1998: The first portable MP3 player is released by SaeHan Information Systems.
2000:Sony develops the first prototypes for the Blu-ray optical disc format. The first prototype player was released in 2004.
2000: First documented placement of Geocaching, an outdoor recreational activity, in which participants use a Global Positioning System (GPS) receiver or mobile device and other navigational techniques to hide and seek containers, took place on May 3, 2000, by Dave Ulmer of Beavercreek, Oregon.
2001: The Xbox Launches and is the first game console with internal storage
2004: First podcast, invented by Adam Curry and Dave Winer, is a program made available in digital format for download over the Internet and it usually features one or more recurring hosts engaged in a discussion about a particular topic or current event.
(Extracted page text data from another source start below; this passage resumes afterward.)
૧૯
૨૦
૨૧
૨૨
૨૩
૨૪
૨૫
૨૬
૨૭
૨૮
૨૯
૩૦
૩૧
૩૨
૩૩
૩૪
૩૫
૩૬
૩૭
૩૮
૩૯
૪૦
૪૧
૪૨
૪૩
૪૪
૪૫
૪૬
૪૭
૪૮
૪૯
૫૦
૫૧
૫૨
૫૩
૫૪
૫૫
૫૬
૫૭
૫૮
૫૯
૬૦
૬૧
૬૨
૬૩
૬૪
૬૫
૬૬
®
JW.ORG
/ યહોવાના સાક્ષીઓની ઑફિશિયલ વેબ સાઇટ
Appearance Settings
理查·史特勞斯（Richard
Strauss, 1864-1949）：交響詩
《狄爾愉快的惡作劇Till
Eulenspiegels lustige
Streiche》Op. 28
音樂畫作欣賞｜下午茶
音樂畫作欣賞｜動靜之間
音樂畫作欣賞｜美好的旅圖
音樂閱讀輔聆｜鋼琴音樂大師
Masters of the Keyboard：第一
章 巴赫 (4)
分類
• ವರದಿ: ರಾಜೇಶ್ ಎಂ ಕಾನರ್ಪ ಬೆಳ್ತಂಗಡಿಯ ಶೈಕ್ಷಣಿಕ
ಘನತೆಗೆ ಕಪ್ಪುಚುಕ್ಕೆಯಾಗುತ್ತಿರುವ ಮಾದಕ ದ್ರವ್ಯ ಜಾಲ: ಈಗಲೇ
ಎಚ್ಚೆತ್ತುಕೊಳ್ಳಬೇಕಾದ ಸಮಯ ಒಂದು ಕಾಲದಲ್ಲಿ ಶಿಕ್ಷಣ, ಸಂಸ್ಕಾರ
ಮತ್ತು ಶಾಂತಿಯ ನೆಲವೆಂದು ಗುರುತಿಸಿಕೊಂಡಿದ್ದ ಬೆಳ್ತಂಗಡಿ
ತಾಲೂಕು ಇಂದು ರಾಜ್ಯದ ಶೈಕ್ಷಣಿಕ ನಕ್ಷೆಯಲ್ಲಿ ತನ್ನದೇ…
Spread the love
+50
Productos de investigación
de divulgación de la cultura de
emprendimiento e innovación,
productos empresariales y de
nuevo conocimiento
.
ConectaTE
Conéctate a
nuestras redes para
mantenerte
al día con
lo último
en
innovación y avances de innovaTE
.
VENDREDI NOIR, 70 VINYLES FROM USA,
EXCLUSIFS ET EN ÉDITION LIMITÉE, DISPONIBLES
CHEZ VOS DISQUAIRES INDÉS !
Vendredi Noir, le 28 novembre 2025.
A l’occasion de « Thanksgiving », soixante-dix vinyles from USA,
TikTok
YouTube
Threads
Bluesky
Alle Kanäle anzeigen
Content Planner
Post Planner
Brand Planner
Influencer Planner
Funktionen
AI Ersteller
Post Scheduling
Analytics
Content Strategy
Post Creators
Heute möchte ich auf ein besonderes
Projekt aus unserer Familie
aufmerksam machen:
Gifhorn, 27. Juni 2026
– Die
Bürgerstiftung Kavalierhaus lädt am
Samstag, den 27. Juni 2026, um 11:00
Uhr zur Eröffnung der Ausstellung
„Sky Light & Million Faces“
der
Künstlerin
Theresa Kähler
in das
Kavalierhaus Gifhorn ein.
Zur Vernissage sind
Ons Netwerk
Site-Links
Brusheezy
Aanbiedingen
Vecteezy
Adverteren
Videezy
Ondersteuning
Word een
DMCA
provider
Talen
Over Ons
2005:YouTube, the first popular video-streaming site, was founded
2007:Netflix debuted the first popular video-on-demand service
2007: The Bank of Scotland develops the worlds first banking app
2007:SoundCloud, the first on-demand service to focus on music is debuted
2007: First Kindle introduced by Amazon (company) founder and CEO Jeff Bezos, who instructed the company's employees to build the world's best e-reader before Amazon's competitors could. Amazon originally used the codename Fiona for the device. This hardware evolved from the original Kindle introduced in 2007 and the Kindle DX (with its larger 9.7" screen) introduced in 2009.
2014: The first known "NFT", Quantum, was created by Kevin McCoy and Anil Dash in May 2014, that explicitly linked a non-fungible, tradable blockchain marker to a work of art, via on-chain metadata (enabled by Namecoin).